Thursday, August 23, 2012

Stripers!

Last night I wrote about my near-miss with a big bluefish  and the lack of striped bass in August. I also wrote about my current book, The Longest Silence, by Thomas McGuane.

As I lay in bed last night reading McGuane's chapter about his fishing trip to the Elizabeth Islands just off Woods Hole, where I am staying, I got a text from my friend Mark. It read, simply, "5 am?"

He had figured out the bite is on at first light in Quick's Hole, a passage between Buzzards Bay and Vineyard Sound that is larger than but behaves very much much like a river.


I eagerly replied, "yes," and continued reading.
Dave ran us through Quick's Hole between Pasque and Nashawena and pulled us into a beautiful, quiet bay on the north side of Nashawena."
So often the books and fish stories we read are about places distant and unlikely to be visited. Yet, this account was just a few miles and a few hours away for me.
Dave spotted a school of stripers...We had tied on Clouser Minnows, a pattern of nearly universal effectiveness, and striped bass see them as tremendous opportunity.
In a beautiful passage, McGuane writes, "I, often confined by riverbanks, was fascinated by this wide-angled view.
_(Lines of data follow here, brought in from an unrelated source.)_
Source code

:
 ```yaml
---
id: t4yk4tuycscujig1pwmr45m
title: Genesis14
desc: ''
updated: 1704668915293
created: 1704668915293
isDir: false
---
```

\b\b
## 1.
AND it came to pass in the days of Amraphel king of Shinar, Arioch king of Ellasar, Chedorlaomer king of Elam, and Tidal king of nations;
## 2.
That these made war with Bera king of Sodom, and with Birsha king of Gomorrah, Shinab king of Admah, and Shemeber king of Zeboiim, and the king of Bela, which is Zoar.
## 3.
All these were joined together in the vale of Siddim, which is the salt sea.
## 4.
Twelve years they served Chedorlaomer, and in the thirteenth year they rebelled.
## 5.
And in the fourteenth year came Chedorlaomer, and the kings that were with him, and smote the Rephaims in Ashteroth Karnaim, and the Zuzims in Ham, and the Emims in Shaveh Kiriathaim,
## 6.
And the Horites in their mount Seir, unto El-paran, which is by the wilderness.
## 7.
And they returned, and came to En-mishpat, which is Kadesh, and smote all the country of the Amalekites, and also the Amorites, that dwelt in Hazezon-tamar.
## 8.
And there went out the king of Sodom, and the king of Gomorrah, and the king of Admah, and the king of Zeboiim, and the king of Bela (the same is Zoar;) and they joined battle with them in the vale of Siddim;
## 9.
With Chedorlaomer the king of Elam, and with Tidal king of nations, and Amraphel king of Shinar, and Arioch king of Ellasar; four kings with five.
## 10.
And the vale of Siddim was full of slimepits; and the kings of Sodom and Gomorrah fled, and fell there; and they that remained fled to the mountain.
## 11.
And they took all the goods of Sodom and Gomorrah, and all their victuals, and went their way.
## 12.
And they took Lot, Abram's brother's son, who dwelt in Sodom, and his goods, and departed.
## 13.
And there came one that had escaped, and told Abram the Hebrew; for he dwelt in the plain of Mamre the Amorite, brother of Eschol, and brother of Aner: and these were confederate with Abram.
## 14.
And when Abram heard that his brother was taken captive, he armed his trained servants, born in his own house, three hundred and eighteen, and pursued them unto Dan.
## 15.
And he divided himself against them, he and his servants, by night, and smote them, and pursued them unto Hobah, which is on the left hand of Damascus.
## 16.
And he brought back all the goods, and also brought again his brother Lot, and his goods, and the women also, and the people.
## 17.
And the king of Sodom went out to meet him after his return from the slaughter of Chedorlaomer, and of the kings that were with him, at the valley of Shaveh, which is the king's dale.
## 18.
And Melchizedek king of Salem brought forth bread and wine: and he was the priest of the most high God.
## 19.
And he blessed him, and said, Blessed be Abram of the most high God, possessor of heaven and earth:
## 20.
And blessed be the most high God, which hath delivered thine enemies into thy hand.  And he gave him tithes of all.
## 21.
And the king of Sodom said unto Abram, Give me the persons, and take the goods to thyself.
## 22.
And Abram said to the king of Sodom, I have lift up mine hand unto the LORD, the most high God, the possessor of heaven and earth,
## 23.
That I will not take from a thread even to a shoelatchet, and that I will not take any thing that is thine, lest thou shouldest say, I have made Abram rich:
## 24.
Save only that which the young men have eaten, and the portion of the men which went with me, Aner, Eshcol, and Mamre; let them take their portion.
I soon was made comfortable by our fishing along the rocks, the ocean gulping and foaming around their bases. It looked right when a big green-and-white Deceiver dropped into this turmoil and was drawn into this fishy darkness."
I slept well all night, with all the windows open so the fog could creep around my bedclothes and I could better hear the sonorities of the sea buoy. All night long I received cheerful visits from family ghosts and remembered how I once longed for a single striped bass.
I drifted off to sleep myself and was in Quicks Hole -- a good 30 minute sprint from Falmouth Harbor -- by 5:50 the next morning. The sea birds were diving and the fish erupting all around us. Having lost my Deceiver to the big bluefish the night before, I had rigged up with a large pink Clouser and a stronger test line.  I hooked one fish but he got away.  I cast and cast but could not entice another fish. Suddently the bite was off.
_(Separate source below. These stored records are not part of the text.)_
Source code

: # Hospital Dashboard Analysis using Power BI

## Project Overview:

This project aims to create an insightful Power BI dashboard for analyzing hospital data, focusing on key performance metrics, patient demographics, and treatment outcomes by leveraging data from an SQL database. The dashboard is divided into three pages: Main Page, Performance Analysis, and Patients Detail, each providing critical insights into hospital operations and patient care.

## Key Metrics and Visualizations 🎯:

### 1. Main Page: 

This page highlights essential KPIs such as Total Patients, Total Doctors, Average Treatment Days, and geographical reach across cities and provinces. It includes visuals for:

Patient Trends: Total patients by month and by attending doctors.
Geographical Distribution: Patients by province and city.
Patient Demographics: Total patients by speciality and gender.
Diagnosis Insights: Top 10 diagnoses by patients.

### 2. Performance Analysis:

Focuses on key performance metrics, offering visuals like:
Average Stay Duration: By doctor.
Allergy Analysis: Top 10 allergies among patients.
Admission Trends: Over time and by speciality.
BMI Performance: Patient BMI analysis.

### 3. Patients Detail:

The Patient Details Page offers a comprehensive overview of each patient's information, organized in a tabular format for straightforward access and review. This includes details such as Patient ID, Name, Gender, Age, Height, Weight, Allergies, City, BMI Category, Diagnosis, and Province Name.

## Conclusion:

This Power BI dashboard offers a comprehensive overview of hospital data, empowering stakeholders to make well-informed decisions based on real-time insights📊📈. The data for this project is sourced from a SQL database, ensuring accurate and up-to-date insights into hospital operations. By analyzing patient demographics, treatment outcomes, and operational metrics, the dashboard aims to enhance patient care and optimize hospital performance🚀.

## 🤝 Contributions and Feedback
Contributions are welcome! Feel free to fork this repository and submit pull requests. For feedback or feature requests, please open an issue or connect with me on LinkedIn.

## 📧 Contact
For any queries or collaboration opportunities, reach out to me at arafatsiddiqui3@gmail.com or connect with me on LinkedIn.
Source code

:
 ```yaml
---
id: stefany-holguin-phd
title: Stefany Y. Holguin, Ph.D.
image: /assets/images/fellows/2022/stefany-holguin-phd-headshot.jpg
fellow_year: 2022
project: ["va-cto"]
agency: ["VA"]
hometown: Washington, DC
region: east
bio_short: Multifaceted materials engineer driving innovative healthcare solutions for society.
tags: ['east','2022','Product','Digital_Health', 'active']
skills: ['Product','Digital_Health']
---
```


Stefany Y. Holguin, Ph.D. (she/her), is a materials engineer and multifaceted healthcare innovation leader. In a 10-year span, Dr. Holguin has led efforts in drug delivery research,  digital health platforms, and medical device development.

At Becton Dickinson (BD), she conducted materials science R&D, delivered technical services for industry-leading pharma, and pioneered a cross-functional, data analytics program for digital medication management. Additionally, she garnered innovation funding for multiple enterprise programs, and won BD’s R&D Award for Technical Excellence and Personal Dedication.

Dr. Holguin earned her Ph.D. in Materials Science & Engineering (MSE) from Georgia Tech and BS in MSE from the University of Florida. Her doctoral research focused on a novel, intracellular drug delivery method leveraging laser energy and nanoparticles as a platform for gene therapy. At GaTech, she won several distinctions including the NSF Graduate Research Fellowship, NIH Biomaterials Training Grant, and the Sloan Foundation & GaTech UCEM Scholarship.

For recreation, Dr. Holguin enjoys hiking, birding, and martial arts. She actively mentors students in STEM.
We moved on to Robinson's Hole, the next island over.

"This is what we dream of," I told Mark.

Sea birds were all around us and the fish were feeding in a frenzy right next to the rocky bank. I cast into the middle of the frenzy and finally, a good solid take from a fish I could handle with the right test line. I hauled in a beautiful striped bass. This was not the 28 pounder you see in those fish magazines, but it was a respectable striper caught on a fly.

I hooked another striper in the same spot, but alas that was it. Just as McGuane had written, "a single striped bass."